Avoid downtime while DNS changes propagate with Linux

Your business grow, you need more power, you want to change your hosting provider - there can be a lot of reasons to move production applications from one server to another. If there is no simple way to scale an application, plus you need to update DNS entries, there may be a downtime while these DNS changes propagate. Perhaps, some proxy servers, Google, Microsoft or whoever disrespect your shortened DNS TTL? I’ll combine some nice and uncommon Linux networking features to completely avoid that downtime.

Scenario and Prerequisites

Assume that your application runs on server old inside a Docker container, listening on ports 587 and 25 for incoming TCP connections. It should move to server new.

There is an important prerequisite: Both servers need to be connected to each other via Layer 2 (Data Link Layer). If you have two arbitrary servers that are not part of the same network, you will need a VPN. With OpenVPN, choose device tap for a Layer 2 connection. The following table summarises all assumptions in this example.

Property	Old Server	New Server
Hostname	old	new
VPN device ip	10.31.104.1	10.31.104.2
VPN device name	tun0	tun0
Application ports	TCP 587 and 25	TCP 587 and 25
Docker bridge network	172.18.0.0/16	172.19.0.0/16

In our scenario, we setup traffic forwarding from new to old first. The application will receive correct source ips, even if connections are routed through new. If you do simple proxying, all pass-through connections will have new’s ip as it’s source ip. The second step is to update the DNS entries to point to new and to wait until all clients connect to your application through new. Finally, we schedule a downtime and actually move the application from old to new.

Setup new server

First, new gets a simple and common NAT setup:

# Add DNAT rule to route traffic to old
iptables -t nat -A PREROUTING -p tcp -m multiport --dports 587,25 -j DNAT \
  --to-destination 10.31.104.1

# Add MASQUERADE rule for traffic coming from old's Docker
iptables -t nat -A POSTROUTING -s 172.18.0.0/16 -o eth0 -j MASQUERADE

# Enable routing
sysctl -w sysctl net.ipv4.ip_forward=1

Setup old server

Now, packets will arrive at new, but any replies back to the sender will just route through old’s public network interface instead of going back through new. Therefore, the sender will likely reject these reply packets, because he sent packets to new, and does not expect to receive replies from old. We cannot set new as a default gateway for old, this would cause a similiar problem, the other way round, for packets arriving at old.

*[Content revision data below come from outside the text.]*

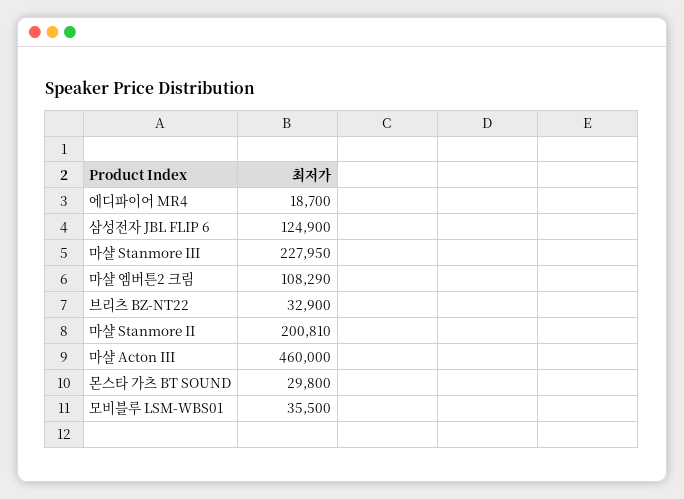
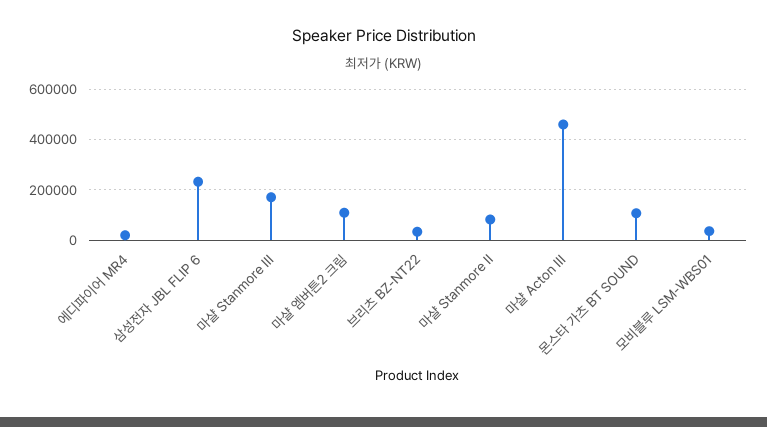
  {
    "에디파이어 MR4": 18700,
-   "삼성전자 JBL FLIP 6": 124900,
+   "삼성전자 JBL FLIP 6": 225000,
-   "마샬 Stanmore III": 227950,
+   "마샬 Stanmore III": 175000,
    "마샬 엠버튼2 크림": 108290,
    "브리츠 BZ-NT22": 32900,
-   "마샬 Stanmore II": 200810,
+   "마샬 Stanmore II": 75000,
    "마샬 Acton III": 460000,
-   "몬스타 가츠 BT SOUND": 29800,
+   "몬스타 가츠 BT SOUND": 100000,
    "모비블루 LSM-WBS01": 35500
  }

We’re going to use connection marking and multiple routing tables to solve this situation and route all packets correctly on new. By the way: If you run a system with two public network interfaces, you’ll need a similar solution.

The two following rule marks each connection coming from new upon establishing with mark 2:

iptables -t mangle -A PREROUTING -i tap0 -p tcp -m state --state NEW \
  -j CONNMARK --set-mark 2

The next one looks up and restores the connection mark, if present, for each packet that comes from any other interface (you may narrow this rule down further):

iptables -t mangle -A PREROUTING ! -i tap0 -p tcp -m state \
  --state RELATED,ESTABLISHED -j CONNMARK --restore-mark

You can read more about the CONNMARK target here and here.

Now, we setup a second routing table. All packets being marked with 2 should be routed using this second table instead of old’s default table.

# Setup routing table 2
ip route add default via 10.31.104.2 dev tap0 table 2
ip route add 10.31.104.0/24 dev tap0 table 2

# Use table 2 to route packets marked with '2'
ip rule add fwmark 2 table 2

Finally, we have to turn off Reverse Path Filtering. Basically, Reverse Path Filtering does the following: If the reply to a packet wouldn’t go out the interface the packet came in, then it is considered as a bogus packet and should be ignored (taken from The Linux Documentation Project where you can find more information as well).

sysctl -w sysctl net.ipv4.conf.all.rp_filter=0
sysctl -w sysctl net.ipv4.conf.tap0.rp_filter=0

Now, all incoming traffic routes as expected. If you want to route outgoing traffic from your Docker container through new, too, here are two more rules for old to achieve that:

iptables -t mangle -A PREROUTING -s 172.18.0.14/32 -p tcp -m state --state NEW \
  -j CONNMARK --set-mark 2
iptables -t mangle -A PREROUTING -s 172.18.0.14/32 -p tcp -m state --state NEW \
  -j MARK --set-mark 2

We need both CONNMARK and MARK here: CONNMARK marks the connection internally as we have done it before. MARK marks the packet itself, similar to the –restore-mark flag above.

Note that the particular ip of the Docker container is part of these two rules. That’s because you probably don’t want that all outgoing Docker container traffic to be routed through new. On the other hand, a Docker setup with fixed container ips is required.

I hope that these steps are a good preparation before your application actually moves from one server to another. By setting up the tunnel from the new to the old server, you can perform required DNS changes in advance.